◆ To do
A) In the passage about alternatives to the page view, what does the "A" in Ajax stand for?
B) Put the records from the line with "दै. बातमीदार चे अपडेट्स मिळवण्यासाठी आम्हाला" to the line with "Joana Vasconcelos." into a Markdown table with the columns Row and Line, leaving out any blank lines.

The reason for this, if you haven't already read this on a hundred other blogs, is that these new (actually, not new at all, but let's gloss over that) technologies allow content to be refreshed in one part of the screen without the whole page (and its attendant ads) being refreshed. Steve describes this problem as online advertising's "dirty little secret". I don't agree with that - sure, there are a number of competing initiatives to solve the problem, such as the Web Analytics Association's standards committee, and the IAB's version of the same thing - but plenty of noise is being made about the issue.

Steve rightly identifies that the issue is more a business issue than a technology one, though there is a bit of the "we're all doomed!" in his tone. In my opinion, this is a market efficiency issue, and those tend to sort themselves out (with the odd casualty here and there) by themselves without too much bother. But the post got me thinking: what alternatives to the page view exist? Here's a not-at-all-definitive list from the recesses of my own brain:

  1. Click events. Unless you're into radically rethinking application design, user interaction will still be facilitated by clicking the mouse. Not all mouse clicks are created equal, of course; so a site couldn't just publish its click numbers - that would be a bit like the old hits metric, since it would be so easy to game the system by creating a click-heavy site (lots of drop-down boxes, radio buttons etc). So you'd need some way of identifying which clicks returned content, and which didn't, which would lead you to a...
  2. Content events. Although page views are being broken down into smaller pieces, there is still some intuitive mileage in the idea of the 'content event'; a package of activity where the user requests some new content, and the content is displayed to them. This is a bit like a mini page-view. Content retrieval is Ajax apps is usually done by asking for a piece of XML from the server, and then rendering it (using JavaScript) in the browser. However, the thing that makes Ajax interesting is the fact that content can be retrieved from the server in the background (don't forget, the "A" is for "Asynchronous"), whilst the user's doing something else - for example, the next e-mail in the list is retrieved whilst you're reading the current one. So you couldn't just count the number of XML 'pages' retrieved from the server, because any app could game this by pre-fetching.
  3. Time on site. For relatively static parts of an Ajax app interface, the amount of time the user spends interacting with the site can be relevant, because ads could be coded to auto-rotate every 30 seconds or so. There are several challenges with this, however: firstly, it's actually quite hard to determine how long a user spends on a site because when they leave, they just disappear - their final trackable action is the last thing they did before they left, which could be many minutes before they actually left the site. Paradoxically, the serving of timed auto-rotate ads could help here, because if you know that you served 10 ads on a 30-second rotation to a user, they were at the site for at least 9 minutes 30 seconds, and for no longer than 10 minutes. The second challenge is that ads in static parts of a site design tend to be ghettoized by users - that is, they quickly learn where the ads are and ignore them. This is not a new problem - it's why the banner has suffered as an online ad format. Finally, auto-rotating ads are much less well-suited to contextual advertising, since the ad rotation can't take the currently displayed content into account.

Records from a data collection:
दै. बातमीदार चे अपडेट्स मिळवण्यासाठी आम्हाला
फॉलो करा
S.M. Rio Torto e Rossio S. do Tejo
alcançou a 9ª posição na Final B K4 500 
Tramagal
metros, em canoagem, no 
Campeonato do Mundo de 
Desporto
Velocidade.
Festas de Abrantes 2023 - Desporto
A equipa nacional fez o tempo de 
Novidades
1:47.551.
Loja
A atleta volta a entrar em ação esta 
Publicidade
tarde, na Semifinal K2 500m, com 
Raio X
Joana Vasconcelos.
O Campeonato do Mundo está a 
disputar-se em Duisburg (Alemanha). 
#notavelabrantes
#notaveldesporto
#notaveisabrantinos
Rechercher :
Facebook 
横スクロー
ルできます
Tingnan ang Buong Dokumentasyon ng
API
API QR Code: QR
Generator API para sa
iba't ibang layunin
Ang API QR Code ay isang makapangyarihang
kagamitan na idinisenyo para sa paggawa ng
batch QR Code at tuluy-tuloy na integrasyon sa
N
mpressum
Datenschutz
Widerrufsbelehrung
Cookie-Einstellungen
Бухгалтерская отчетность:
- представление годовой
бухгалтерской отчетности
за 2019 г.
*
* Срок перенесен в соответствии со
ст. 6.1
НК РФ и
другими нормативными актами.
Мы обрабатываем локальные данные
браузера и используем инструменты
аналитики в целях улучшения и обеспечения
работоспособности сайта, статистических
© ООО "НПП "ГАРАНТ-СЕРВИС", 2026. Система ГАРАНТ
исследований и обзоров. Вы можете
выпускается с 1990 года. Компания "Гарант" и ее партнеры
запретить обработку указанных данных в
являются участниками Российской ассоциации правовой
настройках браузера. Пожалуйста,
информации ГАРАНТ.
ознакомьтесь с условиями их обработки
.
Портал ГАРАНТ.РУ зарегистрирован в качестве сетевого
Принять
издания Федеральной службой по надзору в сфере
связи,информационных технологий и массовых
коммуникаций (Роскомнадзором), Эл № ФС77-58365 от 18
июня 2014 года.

---

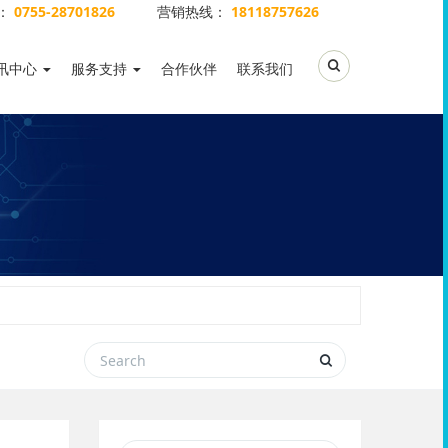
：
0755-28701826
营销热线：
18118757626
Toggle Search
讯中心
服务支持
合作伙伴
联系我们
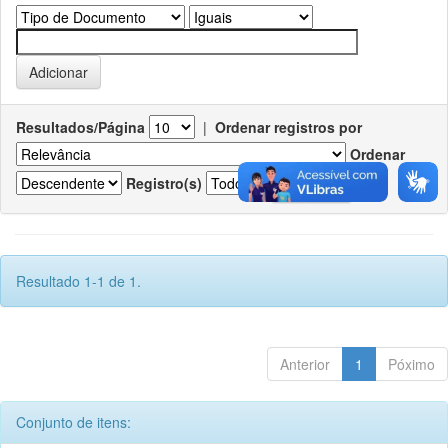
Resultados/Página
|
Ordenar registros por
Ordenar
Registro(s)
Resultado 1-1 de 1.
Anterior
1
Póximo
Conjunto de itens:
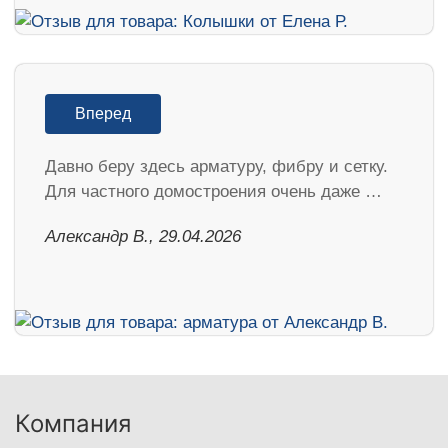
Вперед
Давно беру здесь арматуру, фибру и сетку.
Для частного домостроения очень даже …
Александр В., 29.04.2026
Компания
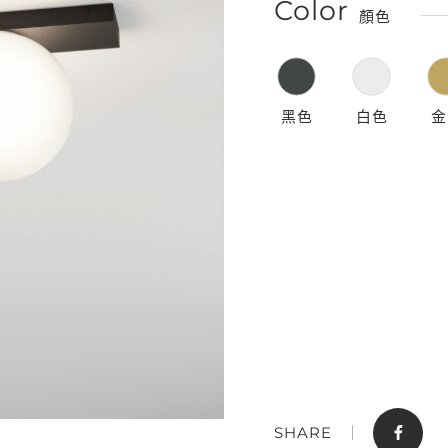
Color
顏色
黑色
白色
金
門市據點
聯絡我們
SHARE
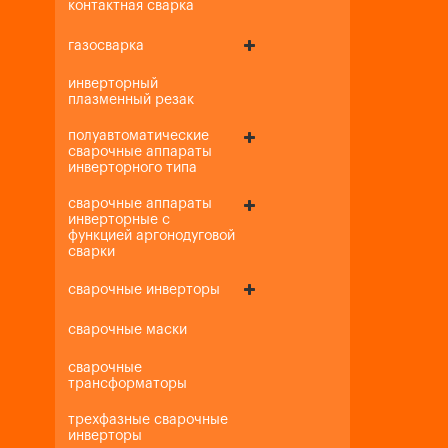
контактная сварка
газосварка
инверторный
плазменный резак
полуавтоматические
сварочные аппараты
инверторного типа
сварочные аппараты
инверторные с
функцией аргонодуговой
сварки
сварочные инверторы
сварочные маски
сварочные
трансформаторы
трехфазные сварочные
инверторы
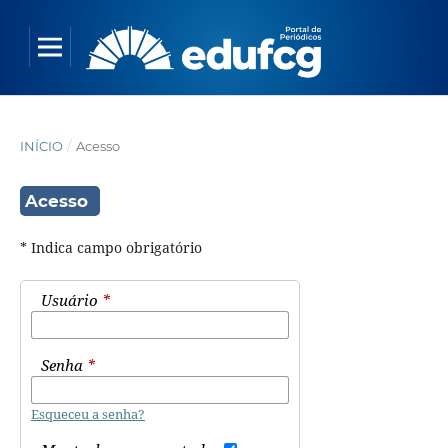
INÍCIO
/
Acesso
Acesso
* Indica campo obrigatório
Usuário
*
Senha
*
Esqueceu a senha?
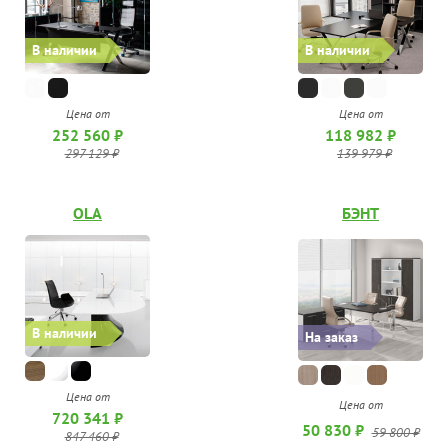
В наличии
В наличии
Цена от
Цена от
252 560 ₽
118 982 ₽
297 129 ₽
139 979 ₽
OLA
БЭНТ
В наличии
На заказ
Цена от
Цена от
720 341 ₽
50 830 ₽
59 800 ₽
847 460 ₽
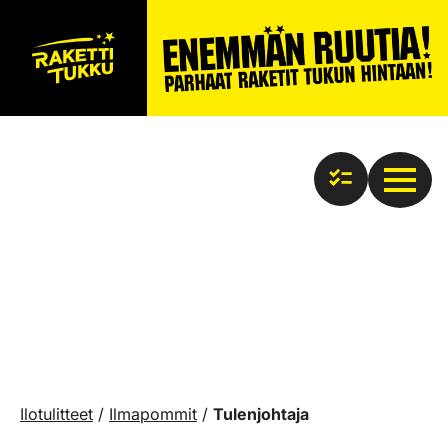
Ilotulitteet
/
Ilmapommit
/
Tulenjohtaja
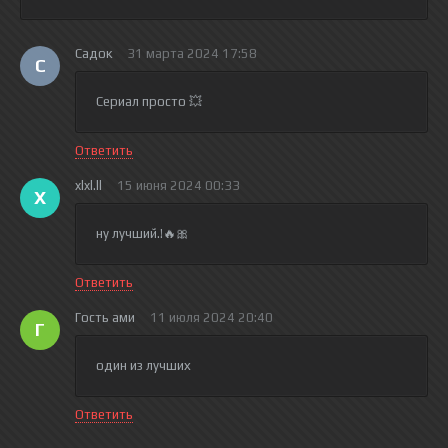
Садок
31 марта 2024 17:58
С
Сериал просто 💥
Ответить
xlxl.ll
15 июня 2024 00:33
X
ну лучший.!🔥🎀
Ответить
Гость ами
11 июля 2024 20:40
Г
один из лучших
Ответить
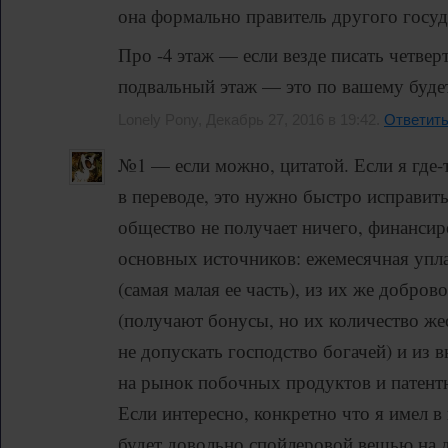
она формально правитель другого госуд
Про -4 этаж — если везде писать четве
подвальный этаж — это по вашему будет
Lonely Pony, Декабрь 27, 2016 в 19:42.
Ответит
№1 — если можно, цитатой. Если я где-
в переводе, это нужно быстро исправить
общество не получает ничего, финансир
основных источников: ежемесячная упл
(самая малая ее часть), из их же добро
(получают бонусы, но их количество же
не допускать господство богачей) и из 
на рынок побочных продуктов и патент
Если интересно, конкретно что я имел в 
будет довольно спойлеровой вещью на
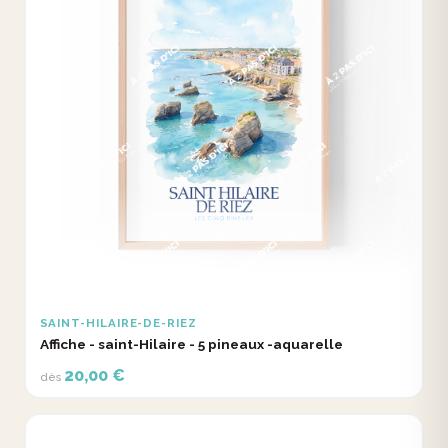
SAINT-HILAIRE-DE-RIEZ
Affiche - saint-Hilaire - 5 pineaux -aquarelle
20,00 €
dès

==

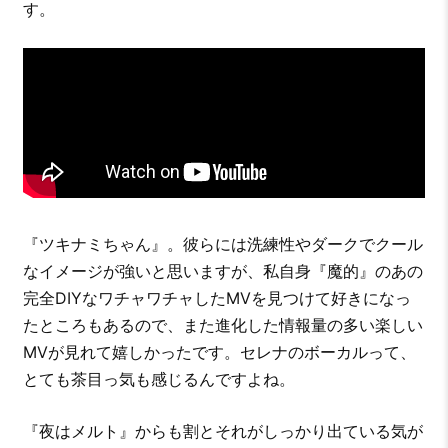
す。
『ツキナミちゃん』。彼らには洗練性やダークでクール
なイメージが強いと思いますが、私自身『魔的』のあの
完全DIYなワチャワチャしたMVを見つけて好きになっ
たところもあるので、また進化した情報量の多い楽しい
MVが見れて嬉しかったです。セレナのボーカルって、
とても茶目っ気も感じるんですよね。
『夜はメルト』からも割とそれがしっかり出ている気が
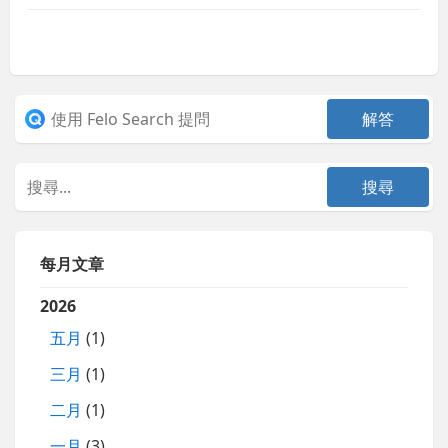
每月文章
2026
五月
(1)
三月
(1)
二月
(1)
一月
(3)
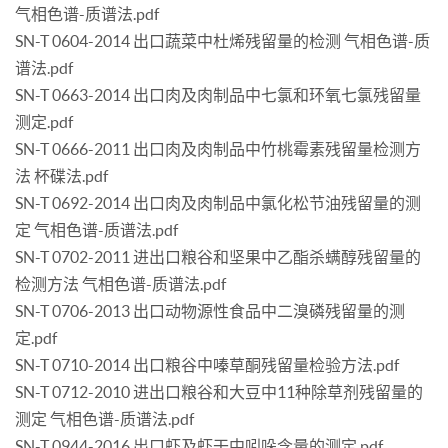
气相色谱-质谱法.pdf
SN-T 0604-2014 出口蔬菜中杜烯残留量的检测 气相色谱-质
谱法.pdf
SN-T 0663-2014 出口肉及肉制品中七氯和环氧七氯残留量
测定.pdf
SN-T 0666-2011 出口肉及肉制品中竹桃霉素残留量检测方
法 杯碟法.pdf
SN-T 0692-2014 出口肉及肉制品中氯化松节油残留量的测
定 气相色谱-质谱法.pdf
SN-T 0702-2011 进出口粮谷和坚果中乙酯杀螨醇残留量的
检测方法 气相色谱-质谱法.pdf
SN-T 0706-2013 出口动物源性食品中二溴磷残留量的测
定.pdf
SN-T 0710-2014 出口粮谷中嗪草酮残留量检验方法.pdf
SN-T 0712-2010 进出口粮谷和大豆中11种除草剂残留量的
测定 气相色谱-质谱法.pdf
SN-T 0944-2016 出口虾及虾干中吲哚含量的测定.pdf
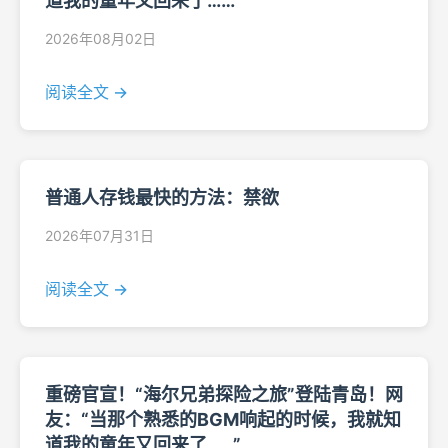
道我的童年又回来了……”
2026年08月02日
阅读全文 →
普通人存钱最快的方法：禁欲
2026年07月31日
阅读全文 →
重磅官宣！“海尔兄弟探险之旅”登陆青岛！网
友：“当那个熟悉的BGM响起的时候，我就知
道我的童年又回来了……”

◆ Task-by-task results
A) Asynchronous.

B)
| Row | Line |
|---|---|
| 1 | दै. बातमीदार चे अपडेट्स मिळवण्यासाठी आम्हाला |
| 2 | फॉलो करा |
| 3 | S.M. Rio Torto e Rossio S. do Tejo |
| 4 | alcançou a 9ª posição na Final B K4 500  |
| 5 | Tramagal |
| 6 | metros, em canoagem, no  |
| 7 | Campeonato do Mundo de  |
| 8 | Desporto |
| 9 | Velocidade. |
| 10 | Festas de Abrantes 2023 - Desporto |
| 11 | A equipa nacional fez o tempo de  |
| 12 | Novidades |
| 13 | 1:47.551. |
| 14 | Loja |
| 15 | A atleta volta a entrar em ação esta  |
| 16 | Publicidade |
| 17 | tarde, na Semifinal K2 500m, com  |
| 18 | Raio X |
| 19 | Joana Vasconcelos. |